Rice producers in the North East region of Nigeria have revealed reasons why price of rice continues to rise.
The rice farmers and processors described multiple taxes, high costs of electricity, and transportation of the food item to other parts of the state among others as causes of the incessant rise in price of the staple food.
Findings by Investors King showed that rice had been sold in 2018 in Nigeria at the rate of N14,000 per 50-kilogramme bag before it moved to N17,000 in 2019. But the price had gone up to N33,000.
The Federal Government had banned importation of foreign rice, thus giving a boost to the production of local rice that is positioned to replace foreign ones on Nigeria’s dietary palate.

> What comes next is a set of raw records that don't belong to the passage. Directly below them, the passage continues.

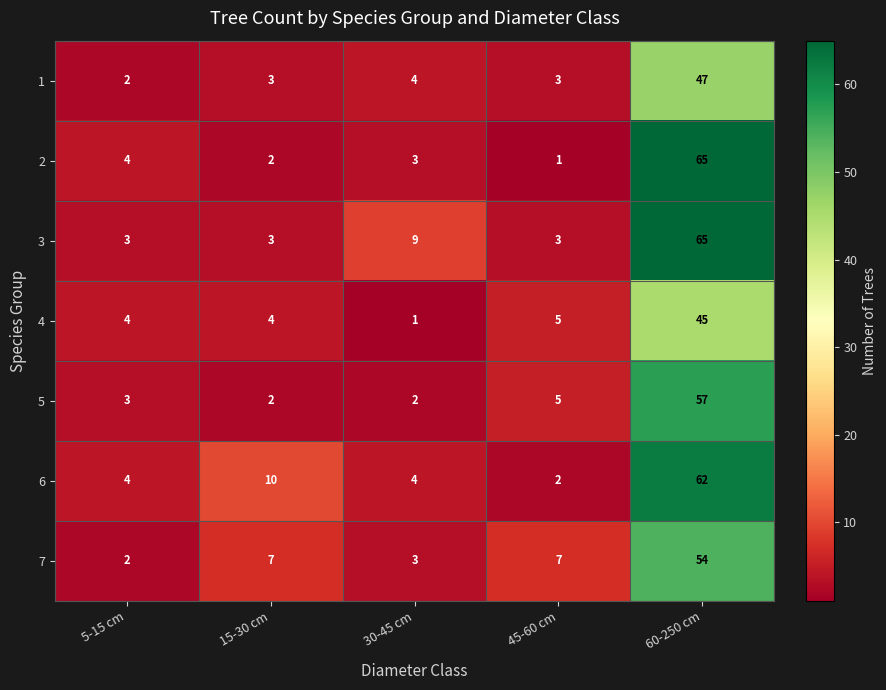

Which category has the highest value across all series?

60-250 cm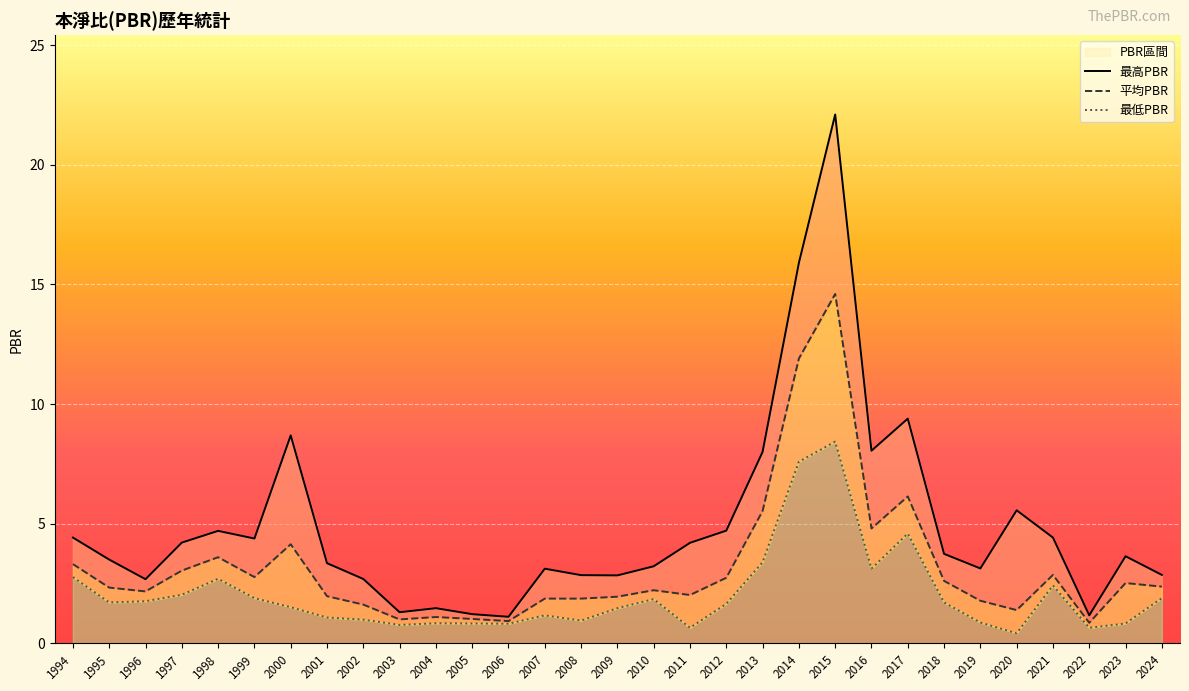

Is it true that 平均PBR equals 4.4 at 2018?

False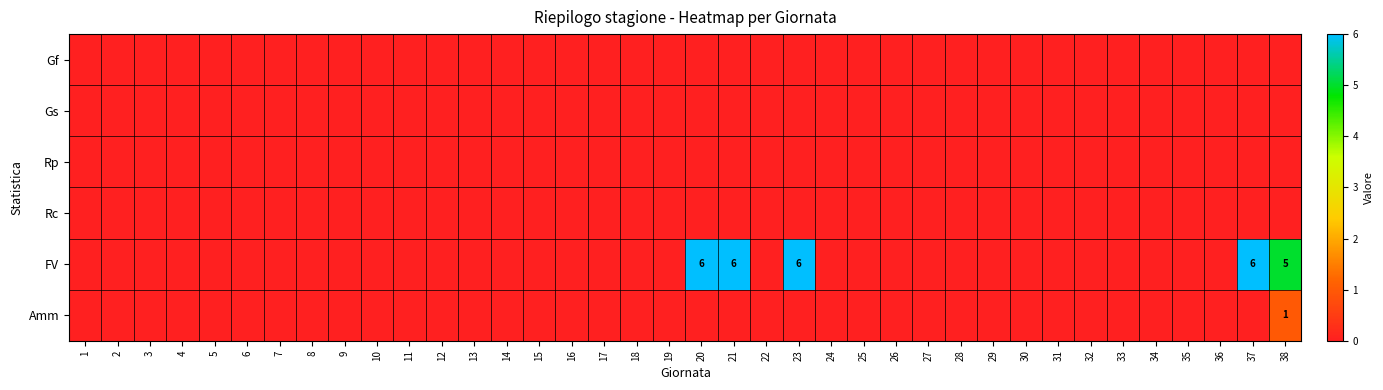

Rank the series at 30 from lowest to highest value.

Gf, Gs, Rp, Rc, FV, Amm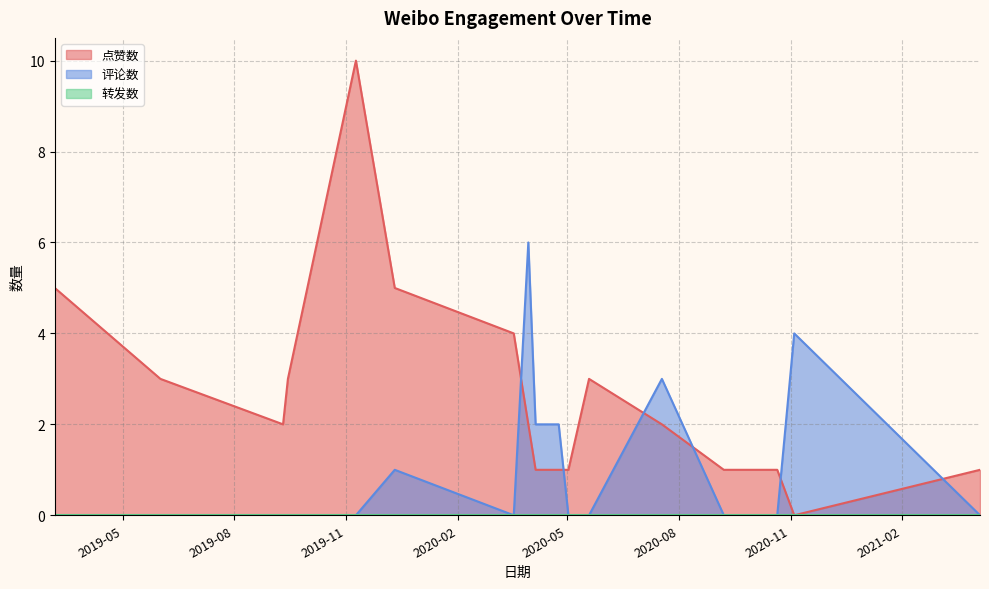

Rank the categories by 评论数 value from lowest to highest.

2019-03-06, 2019-06-01, 2019-09-10, 2019-09-14, 2019-11-09, 2020-03-18, 2020-05-02, 2020-05-19, 2020-09-07, 2020-10-21, 2021-04-06, 2019-12-11, 2020-04-05, 2020-04-24, 2020-07-18, 2020-11-04, 2020-03-30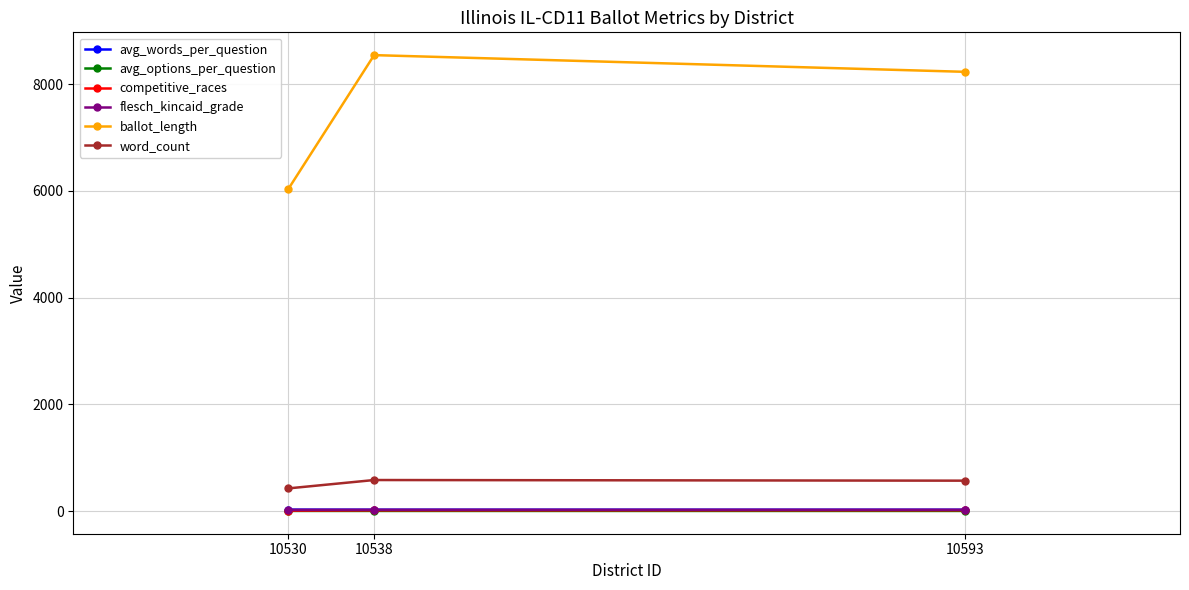

What is the lowest value of the word_count series?

424.0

Nigerians had thought that the price of rice would reduce since local production had been supported by the Federal Government, but the reverse appears to be case as farmers have identified government as one of the reasons for the continuous increase in the price of rice.
According to one of the rice farmers, Musa Arab, government bombarded producers of rice with multiple taxations, saying that it was creating more hardship for consumers in buying the item.
Arab, a leading rice farmer and processor in Gombe State and Northeast region, while explaining the peculiarities of rice production in Gombe, said multiple taxations were affecting flow of business in the state, adding that the industrial cluster area in Nasarawa were being inundated with different taxes by the state and local government officials.
According to him, once taxes were considered in the value chain of production, production prices automatically jacked up.
He advised the government to harmonise some of the taxes, so that once producers pay once, they don’t need to pay for another one.
Arab further explained that 50kg of rice is produced at the rate of N24,000, adding that after adding the cost of settling taxes from different quarters, it would add up to N26,000.
He said other factors that make rice price to increase are expensive transportation of the goods, saying that producers used to pay N800 per bag to Port Harcourt but now it is N2,500 per bag as a result of the high price of gas. He added that high cost of transportation also force the producers and retailers to review upward the price of the rice.
The farmer also decried epileptic power supply and high cost of electricity bill as reasons for skyrocketing price of rice.
He said in December, 2022, the rice farmers had an issue with Jos Electricity Distribution Company (JEDC) about the power supply, adding that the company installed prepaid metres for them instead of the old method of metering.
The rice producer said the cost of using prepaid metre was adding more pain to the farmers and that the electricity suppliers had been increasing electricity bills on the postpaid metres.
He called on the Federal and State Governments to subsidise the production of rice in the country for the ease of Nigerian Masses.